* _Отрывок для чтения_
━━━━━━

Учителем Аристотеля был Платон, который, в свою очередь, учился у Сократа, утверждавшего, что «неосмысленная жизнь не стоит того, чтобы ею жить». Аристотель считал такой подход слишком суровым. Ведь многие – возможно, большинство – руководствуются в жизни интуицией и не особенно рефлексируют, однако это не мешает им быть счастливыми. Аристотель сместил бы акцент на практическую деятельность и устремленность в будущее под девизом: «Непродуманная жизнь вряд ли будет по-настоящему счастливой».

Аристотелевская этика возлагает ответственность за собственное счастье на самого человека. Как сказал Авраам Линкольн, «большинство людей счастливы настолько, насколько они решили быть счастливыми». Этика Аристотеля не приемлет действий «по инерции», она назначает вас капитаном и ставит к штурвалу. Прочие этические учения меньше ориентированы на персональную нравственную ответственность перед собой и другими людьми.

Идея такой ответственности сближает аристотелевскую этику с этическим эгоизмом – учением философа Нового времени Бернарда Мандевиля (1670–1733), но это единственная точка их соприкосновения. Согласно концепции Мандевиля, человек должен осознанно стремиться к максимизации личной выгоды. Предположим, вы решили устроить чаепитие в кафе для десятка соседей. Вам известно, что двое из них веганы. Но веганские сэндвичи обойдутся в три раза дороже, чем сэндвичи с ветчиной, и, если вы закажете две порции веганских сэндвичей, придется урезать порции для остальных. Эгоист не станет учитывать чужие интересы, поэтому меню для веганов продумает исходя из собственных предпочтений. Если сам он не веган, то, разумеется, не захочет уменьшать причитающуюся ему порцию сэндвичей с ветчиной ради тех, кто придерживается иной системы питания. Если же хозяин сам веган, то его нисколько не смутит, что восьми мясоедам придется довольствоваться урезанными порциями, – он позаботится, чтобы веганы с ним самим во главе ни в чем не знали отказа.

Утилитаристы, наоборот, считают, что цель человечества – обеспечить максимальное счастье как можно большему числу людей, тем самым сосредоточиваясь на результатах действий: с точки зрения утилитариста, благо для восьми мясоедов стоит того, чтобы пожертвовать недовольством двух веганов. Проблемы в утилитаризме начинаются, когда увеличивается доля неудовлетворенного меньшинства: если недовольных веганов будет четверо против шестерых ублаженных мясоедов, атмосфера на чаепитии окажется совсем не праздничной.

Последователи Иммануила Канта во главу угла ставят долг и обязательства, предполагая, что соотношение вегетарианских и мясных сэндвичей на чаепитии должно определяться неким универсальным, раз и навсегда прописанным законом. Приверженцы культурного релятивизма, напротив, убеждены, что единого нравственного закона быть не может. Каждый из нас, доказывают они, принадлежит к той или иной социальной группе или группам, живущим по своим законам и обычаям. На свете есть культуры, вообще не употребляющие продукты из свинины, и множество сообществ, которым чуждо не только понятие вегетарианства, но и чаепития.

━━━━━━

Исходные тексты оформленных документов:
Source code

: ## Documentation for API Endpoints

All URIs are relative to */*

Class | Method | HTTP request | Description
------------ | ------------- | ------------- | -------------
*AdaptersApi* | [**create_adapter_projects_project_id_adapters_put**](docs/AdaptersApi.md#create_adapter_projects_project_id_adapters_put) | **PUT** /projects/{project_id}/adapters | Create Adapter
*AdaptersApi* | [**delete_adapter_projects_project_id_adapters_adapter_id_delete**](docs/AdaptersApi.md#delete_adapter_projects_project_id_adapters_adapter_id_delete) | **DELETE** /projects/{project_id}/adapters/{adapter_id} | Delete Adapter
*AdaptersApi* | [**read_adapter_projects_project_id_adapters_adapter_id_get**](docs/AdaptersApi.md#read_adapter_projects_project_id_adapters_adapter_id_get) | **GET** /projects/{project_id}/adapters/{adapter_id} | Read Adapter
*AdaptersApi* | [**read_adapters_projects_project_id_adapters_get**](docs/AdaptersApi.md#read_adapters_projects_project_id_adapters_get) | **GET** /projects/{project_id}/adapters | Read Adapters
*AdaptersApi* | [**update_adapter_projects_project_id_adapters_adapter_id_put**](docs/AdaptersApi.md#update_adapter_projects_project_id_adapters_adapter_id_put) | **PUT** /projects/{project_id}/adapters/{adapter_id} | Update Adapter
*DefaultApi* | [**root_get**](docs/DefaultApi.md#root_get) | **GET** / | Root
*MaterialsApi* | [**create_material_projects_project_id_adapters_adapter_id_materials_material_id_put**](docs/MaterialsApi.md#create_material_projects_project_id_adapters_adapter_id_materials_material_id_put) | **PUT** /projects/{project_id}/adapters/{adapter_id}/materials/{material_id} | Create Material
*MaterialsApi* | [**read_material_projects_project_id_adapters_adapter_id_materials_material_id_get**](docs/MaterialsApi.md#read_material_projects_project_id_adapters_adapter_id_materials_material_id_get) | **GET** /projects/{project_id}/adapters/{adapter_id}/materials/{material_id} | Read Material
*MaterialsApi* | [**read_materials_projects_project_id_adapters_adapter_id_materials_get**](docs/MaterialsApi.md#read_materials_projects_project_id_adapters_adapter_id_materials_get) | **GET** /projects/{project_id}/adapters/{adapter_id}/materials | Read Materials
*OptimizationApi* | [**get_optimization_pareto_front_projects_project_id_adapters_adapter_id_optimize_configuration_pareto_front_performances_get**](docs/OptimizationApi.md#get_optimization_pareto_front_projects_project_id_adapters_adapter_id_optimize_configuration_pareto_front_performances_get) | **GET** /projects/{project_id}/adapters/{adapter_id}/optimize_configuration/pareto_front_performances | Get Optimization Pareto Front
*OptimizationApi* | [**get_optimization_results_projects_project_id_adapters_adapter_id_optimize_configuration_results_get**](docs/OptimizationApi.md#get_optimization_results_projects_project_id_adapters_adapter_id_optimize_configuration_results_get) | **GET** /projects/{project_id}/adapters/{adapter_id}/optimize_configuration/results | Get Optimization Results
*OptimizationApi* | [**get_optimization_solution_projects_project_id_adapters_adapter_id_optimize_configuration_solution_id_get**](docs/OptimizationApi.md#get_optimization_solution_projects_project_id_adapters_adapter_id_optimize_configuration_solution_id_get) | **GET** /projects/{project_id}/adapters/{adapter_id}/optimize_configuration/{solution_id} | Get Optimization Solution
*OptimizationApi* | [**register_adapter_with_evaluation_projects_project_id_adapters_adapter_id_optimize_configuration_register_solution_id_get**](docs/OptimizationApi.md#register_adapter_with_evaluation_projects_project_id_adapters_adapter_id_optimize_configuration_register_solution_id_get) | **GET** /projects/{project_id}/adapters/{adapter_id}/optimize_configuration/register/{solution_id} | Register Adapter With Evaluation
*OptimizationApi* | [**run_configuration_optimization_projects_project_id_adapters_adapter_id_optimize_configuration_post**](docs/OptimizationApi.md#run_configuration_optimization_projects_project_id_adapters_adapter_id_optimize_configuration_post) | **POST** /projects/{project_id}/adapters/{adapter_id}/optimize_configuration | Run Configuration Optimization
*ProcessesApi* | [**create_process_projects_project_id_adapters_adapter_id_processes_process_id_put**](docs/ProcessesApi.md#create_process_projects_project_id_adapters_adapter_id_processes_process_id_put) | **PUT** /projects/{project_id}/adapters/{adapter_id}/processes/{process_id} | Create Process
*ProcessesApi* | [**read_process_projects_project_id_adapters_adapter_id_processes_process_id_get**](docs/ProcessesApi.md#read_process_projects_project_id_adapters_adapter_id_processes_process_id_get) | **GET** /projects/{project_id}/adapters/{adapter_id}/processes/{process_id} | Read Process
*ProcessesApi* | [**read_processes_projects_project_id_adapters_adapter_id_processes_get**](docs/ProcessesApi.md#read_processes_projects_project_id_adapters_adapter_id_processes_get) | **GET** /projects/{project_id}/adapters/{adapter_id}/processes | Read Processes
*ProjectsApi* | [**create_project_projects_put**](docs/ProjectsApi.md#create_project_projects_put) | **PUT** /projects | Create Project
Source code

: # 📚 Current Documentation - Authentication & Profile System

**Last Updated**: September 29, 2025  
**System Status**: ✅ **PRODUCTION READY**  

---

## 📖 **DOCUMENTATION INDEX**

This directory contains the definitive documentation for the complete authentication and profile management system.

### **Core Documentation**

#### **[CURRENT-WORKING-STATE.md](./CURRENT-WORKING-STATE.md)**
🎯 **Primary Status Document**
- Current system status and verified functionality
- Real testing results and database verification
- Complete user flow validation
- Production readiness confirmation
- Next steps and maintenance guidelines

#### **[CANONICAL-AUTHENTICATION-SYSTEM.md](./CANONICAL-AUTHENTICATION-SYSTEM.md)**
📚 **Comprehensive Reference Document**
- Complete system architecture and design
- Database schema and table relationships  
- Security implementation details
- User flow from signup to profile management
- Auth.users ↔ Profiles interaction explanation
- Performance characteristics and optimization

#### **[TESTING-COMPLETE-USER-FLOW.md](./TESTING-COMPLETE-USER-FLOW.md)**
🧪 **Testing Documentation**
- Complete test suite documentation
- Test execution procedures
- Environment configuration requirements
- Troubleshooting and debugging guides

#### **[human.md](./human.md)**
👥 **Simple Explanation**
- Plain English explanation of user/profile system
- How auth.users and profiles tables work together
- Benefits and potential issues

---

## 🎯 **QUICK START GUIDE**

━━━━━━

* _Описание задания_
Ответьте на вопросы по отрывку об этике Аристотеля.
1. У кого учился Платон?
2. В какие годы жил Бернард Мандевиль?
3. Что последователи Иммануила Канта ставят во главу угла?

* _Ваше решение_
1. У Сократа.
2. С 1670 по 1733 год.
3. Долг и обязательства.